Another sector hit hard by inflation has been energy. That includes gasoline prices, but also the cost of natural gas and propane has risen significantly, said Darrick Moe, president and CEO of the Minnesota Rural Electric Association. The electric cooperatives Moe represents have been able to hold rates largely steady.
But in general, “energy inflation has been dramatically high,” Moe said.
That hits people in Greater Minnesota harder, Moe said. Nearly every county in Greater Minnesota faces an average higher “energy burden,” than the seven-county Twin Cities metro area.

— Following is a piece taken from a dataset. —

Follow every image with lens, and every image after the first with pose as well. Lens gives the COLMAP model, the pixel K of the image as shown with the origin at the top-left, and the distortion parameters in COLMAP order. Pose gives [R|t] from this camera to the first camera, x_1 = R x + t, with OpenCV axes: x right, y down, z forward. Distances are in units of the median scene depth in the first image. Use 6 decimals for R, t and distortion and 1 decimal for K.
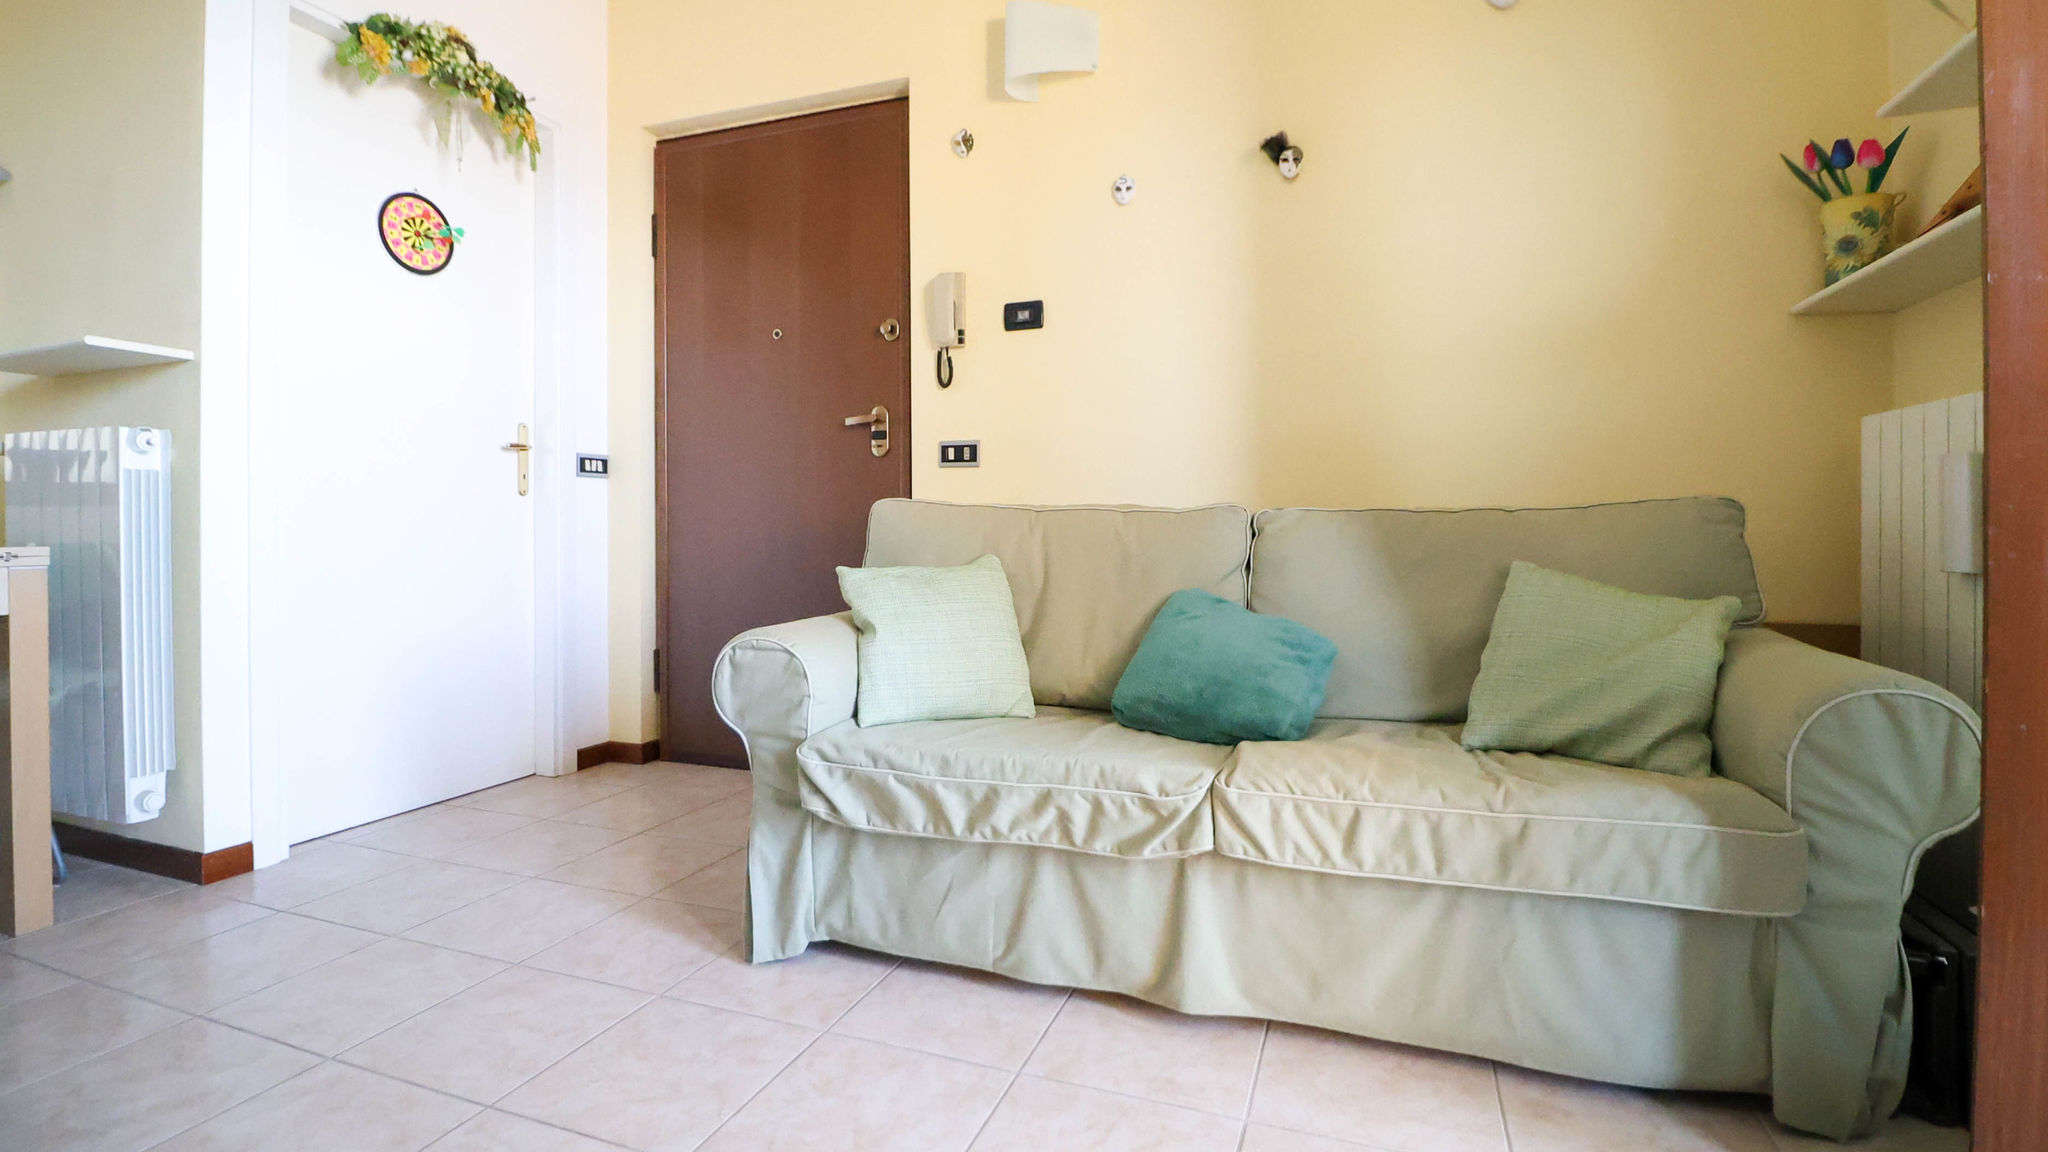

Energy burden is a measure of annual housing energy costs divided by average household income.
People in rural areas typically have higher energy costs already because many don’t have access to cheaper natural gas for heating found in cities, said Annie Levenson-Falk, executive director of the Citizens Utility Board, a consumer-advocate nonprofit.
Instead, people in rural areas mostly rely mainly on propane, fuel oil or electricity, which Levenson-Falk said are “substantially” more expensive.
Levenson-Falk said data she uses to understand propane cost trends comes in during winter months so it’s hard to gauge its status. Many people in cities, including Minneapolis and St. Paul, also face high energy burdens, she said.
But all fuel prices are up, Levenson-Falk said, and there are still unique circumstances in rural areas that make energy more expensive. For instance, Levenson-Falk said in general that rural cooperatives providing electricity tend to be a bit more expensive because there’s often fewer people to spread costs to in a rural area. Electricity bills from utilities can be slow to change in response to inflation, however, including in the case of large investor-owned utilities that are regulated by the state, Levenson-Falk said.
Governments face inflation pressure
Inflation is also wreaking havoc on local government budgets, and some of the areas hitting consumers the hardest are also concerns for cities and counties.
Tim Houle, the county administrator for Crow Wing County, said his biggest worry is the rising cost of fuels and energy, which is tied to everything from heating buildings to running snow plows and county vehicles to building the roads that they drive on.
Second, the price of construction materials is tough. And third, because everyone’s feeling inflationary pressures, employees will want higher wages.
On top of that, Houle said the Legislature’s failure to pass funding for local government means less money for counties.
“We are particularly disappointed in the Legislature’s failure to govern,” he said. “(The state) is sitting on $12 billion and people are hurting out here. And they didn’t get their work done.”
Austin mayor King said inflation is making their overhaul of a 100-year-old wastewater treatment plant continually more expensive. When the city asked for state bonding money earlier this year, the total cost of the project was about $84 million. Now it’s $100 million and could rise higher. Without a bonding bill from the state, smaller cities like his with aging infrastructure need to shoulder even higher costs.
“Less people in the pool to help support the cost,” King said. “The smaller cities, that’s quite a hit.”
King also said a budget that supports a “functioning city” might need a 7 percent levy increase, but Austin officials have to weigh how inflation is impacting residents — especially since the Legislature didn’t pass its $4 billion tax bill this year.
“How much can the citizens take, we gotta be conscious of that,” King said.